Need some ACME tap help. 

As mentioned before I have to replace my cross slide nut.  My screw major diameter (OD) measures @ .441" and the Minor (ID) is .336"  The old nut Minor ID measures @ .341"  

I believe and a quick search seams to confirm that ACME is measured on the Major diameter so I figured I had a Left Hand 1/2-10 screw.  

 Got a 1/2-10 left hand tap today and it is bigger than my screw and will not thread into the old nut.  It Major measures .526" and the minor about .417".

What am I missing?


----------



## hvontres (Mar 5, 2014)

Well, checking the table on page 1609 in my 24th edition Machinery Handbook shows that a 7/16 Acme has a Major diameter of 0.4375-0.4325. My Cross feed measures 0.490 Major, which is only 0.005 under the minimum 
I'll bring in my nut tomorow to compare.


----------



## mjhenks (Mar 6, 2014)

Thanks Henry.

Turns out that Left hand 7/16-10 ACME taps are not that common.  Especially two stage ones.  I know the Southbend guys have the same issue.

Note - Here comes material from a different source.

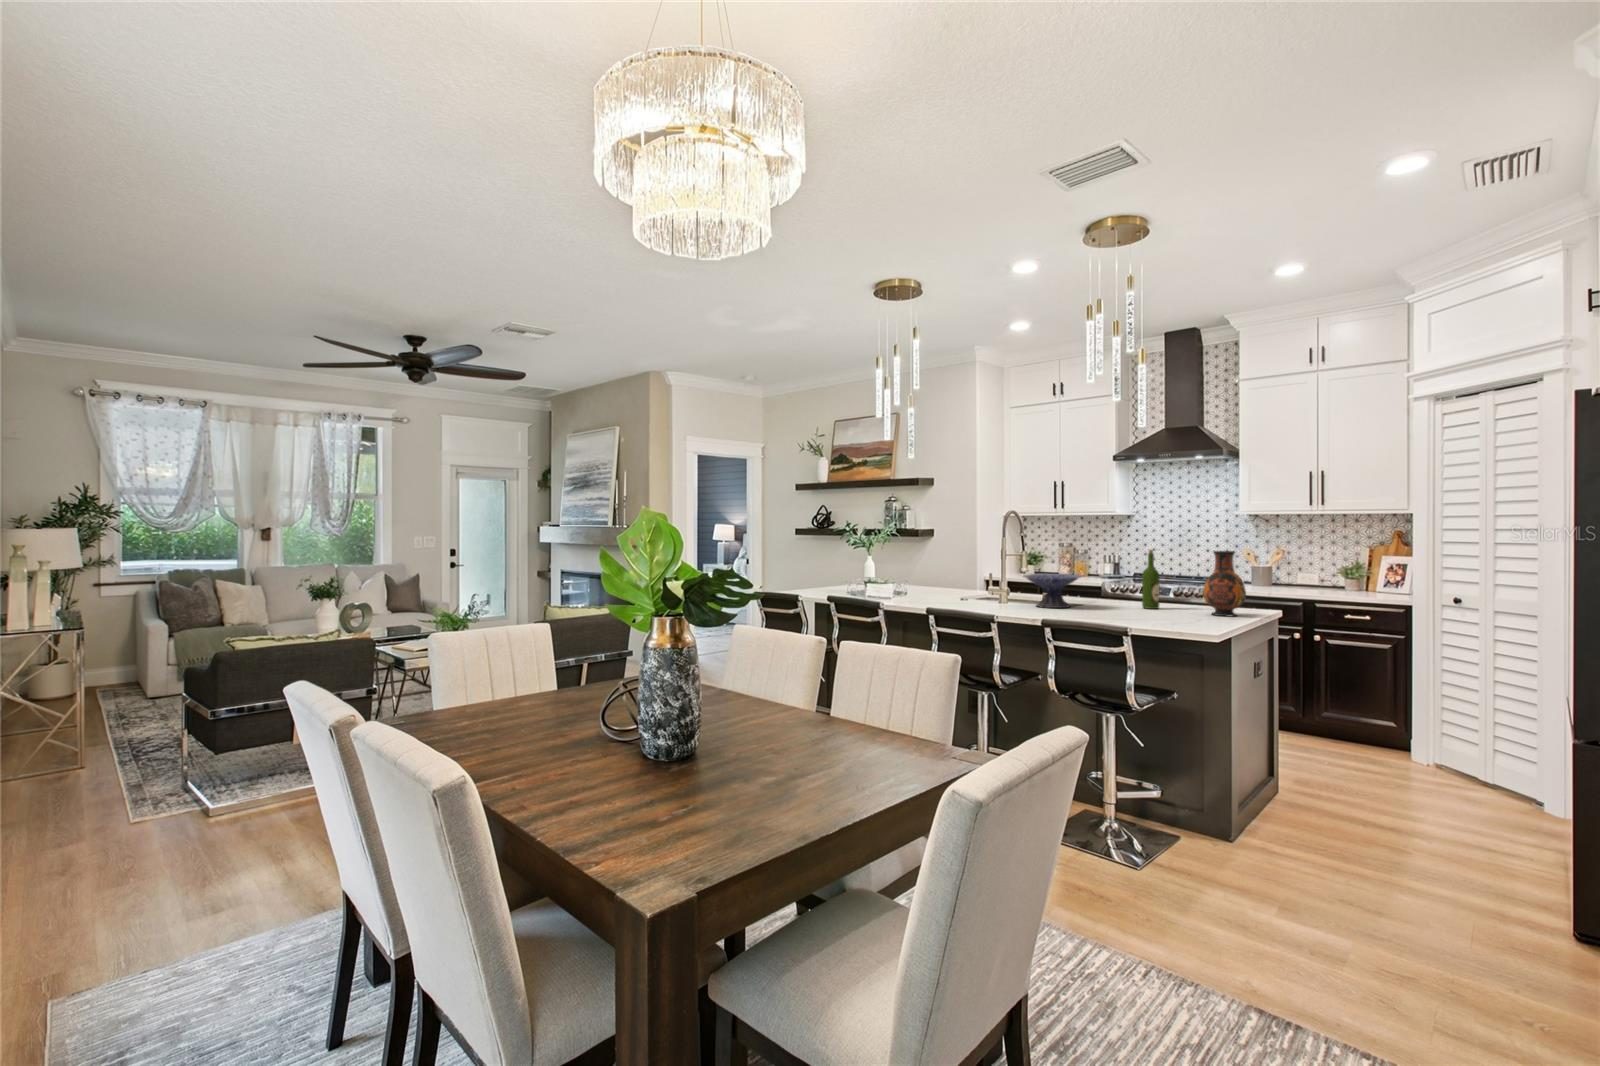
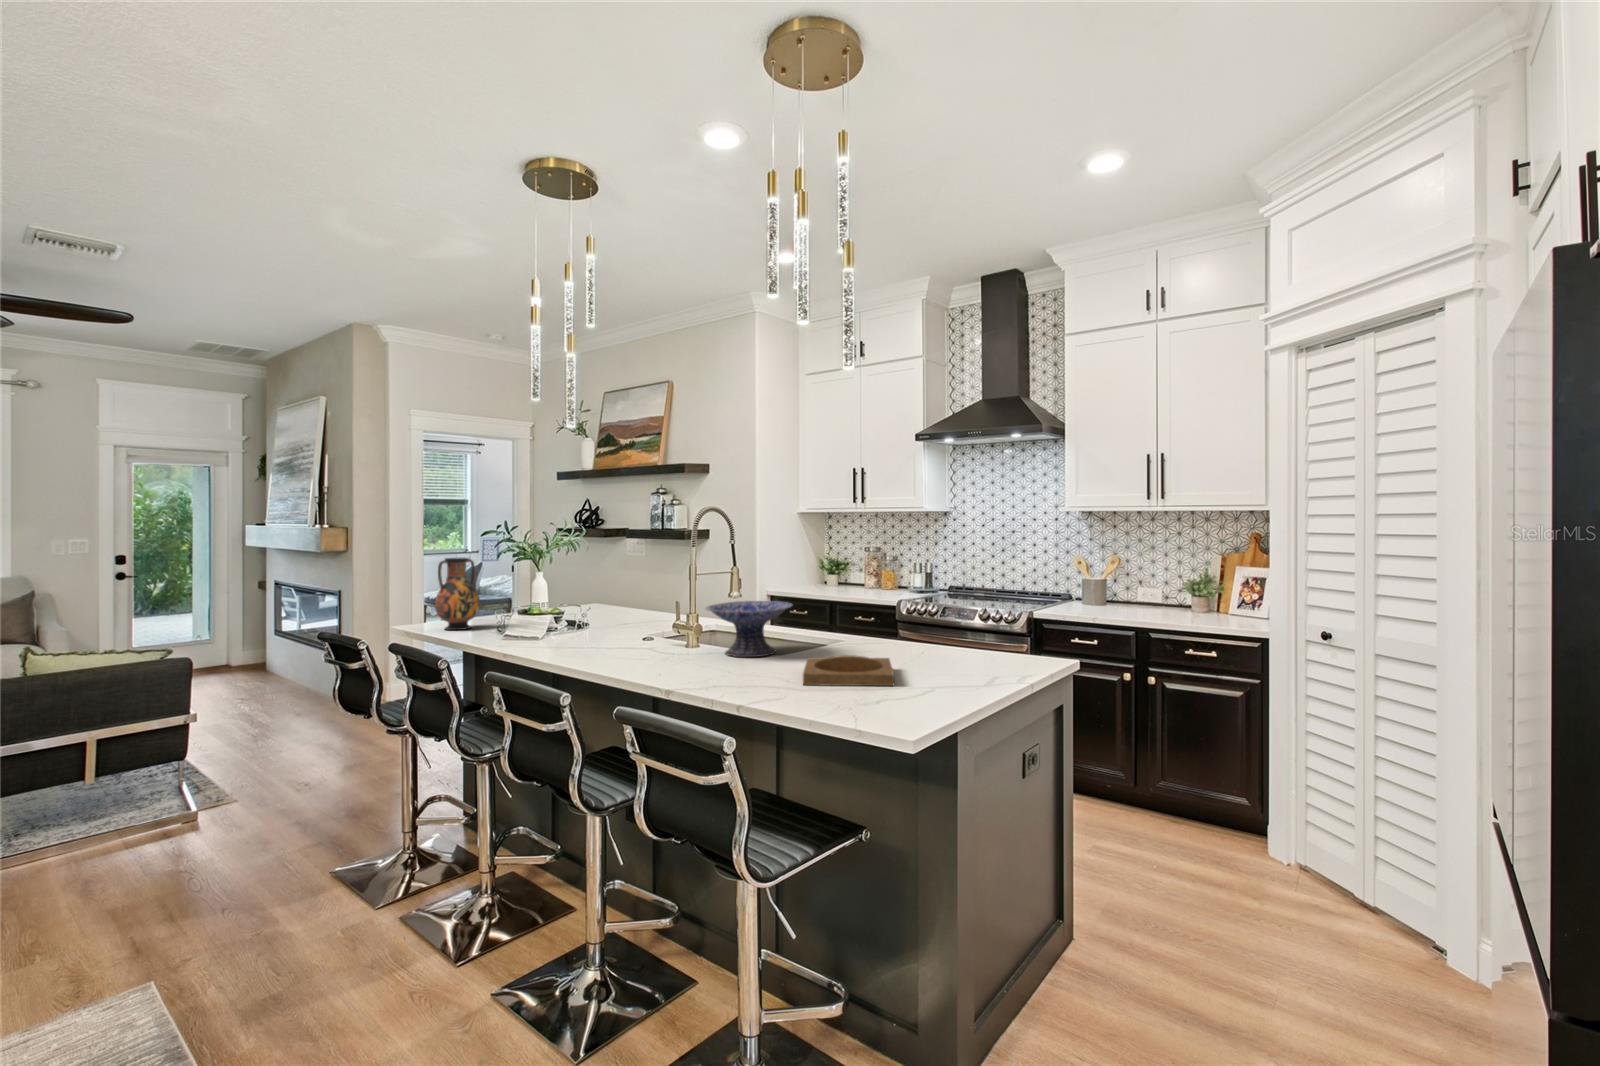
wine bottle: present [1142,550,1160,609] -> none [880,566,904,657]
vase: present [1203,551,1246,616] -> present [435,558,480,630]
tray: none [1107,604,1179,620] -> present [803,655,894,686]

Anyone have one or know where to get a two stage unit?  www.tracytools.com in the UK has single stage as does a seller on Ebay.


----------



## stevecmo (Mar 6, 2014)

Have you seen Jim Shroeder's excellent post on using Acetal for nuts?  That's the method I'll be using as I work my way down my "to do" list.

http://www.hobby-machinist.com/showthread.php?t=11166&highlight=acetal+nut


----------



## mjhenks (Mar 24, 2014)

I ended up finding someone who has the right tap and having them tap some blanks for me to later mill to size.

See post #73 in the below thread for details.

http://www.hobby-machinist.com/showthread.php?t=20631&page=3&p=190586#post190586

Matthew


----------